What you will do: A stretch of the entries below is to be set down exactly, running from the line with "27. dec 2010 ob 19:32" through the line with "definitivno dvignila.", both included, and no other line.

[Records from a data source]
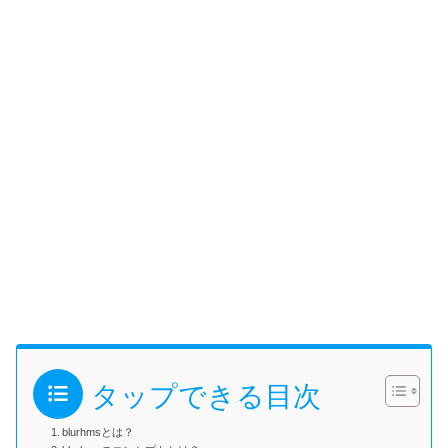
タップできる目次
blurhmsとは？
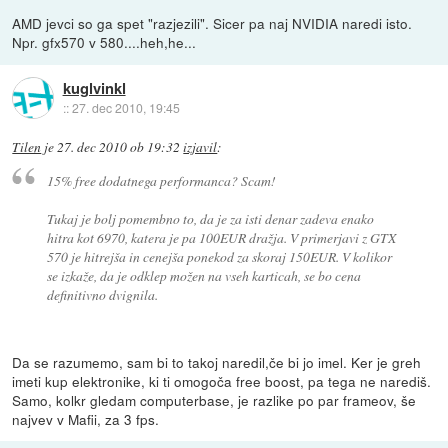
AMD jevci so ga spet "razjezili". Sicer pa naj NVIDIA naredi isto.
Npr. gfx570 v 580....heh,he...
kuglvinkl
::
27. dec 2010, 19:45
Tilen
je
27. dec 2010 ob 19:32
izjavil
:
15% free dodatnega performanca? Scam!
Tukaj je bolj pomembno to, da je za isti denar zadeva enako
hitra kot 6970, katera je pa 100EUR dražja. V primerjavi z GTX
570 je hitrejša in cenejša ponekod za skoraj 150EUR. V kolikor
se izkaže, da je odklep možen na vseh karticah, se bo cena
definitivno dvignila.
Da se razumemo, sam bi to takoj naredil,če bi jo imel. Ker je greh
imeti kup elektronike, ki ti omogoča free boost, pa tega ne narediš.
Samo, kolkr gledam computerbase, je razlike po par frameov, še
najvev v Mafii, za 3 fps.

Task answer:
27. dec 2010 ob 19:32
izjavil
:
15% free dodatnega performanca? Scam!
Tukaj je bolj pomembno to, da je za isti denar zadeva enako
hitra kot 6970, katera je pa 100EUR dražja. V primerjavi z GTX
570 je hitrejša in cenejša ponekod za skoraj 150EUR. V kolikor
se izkaže, da je odklep možen na vseh karticah, se bo cena
definitivno dvignila.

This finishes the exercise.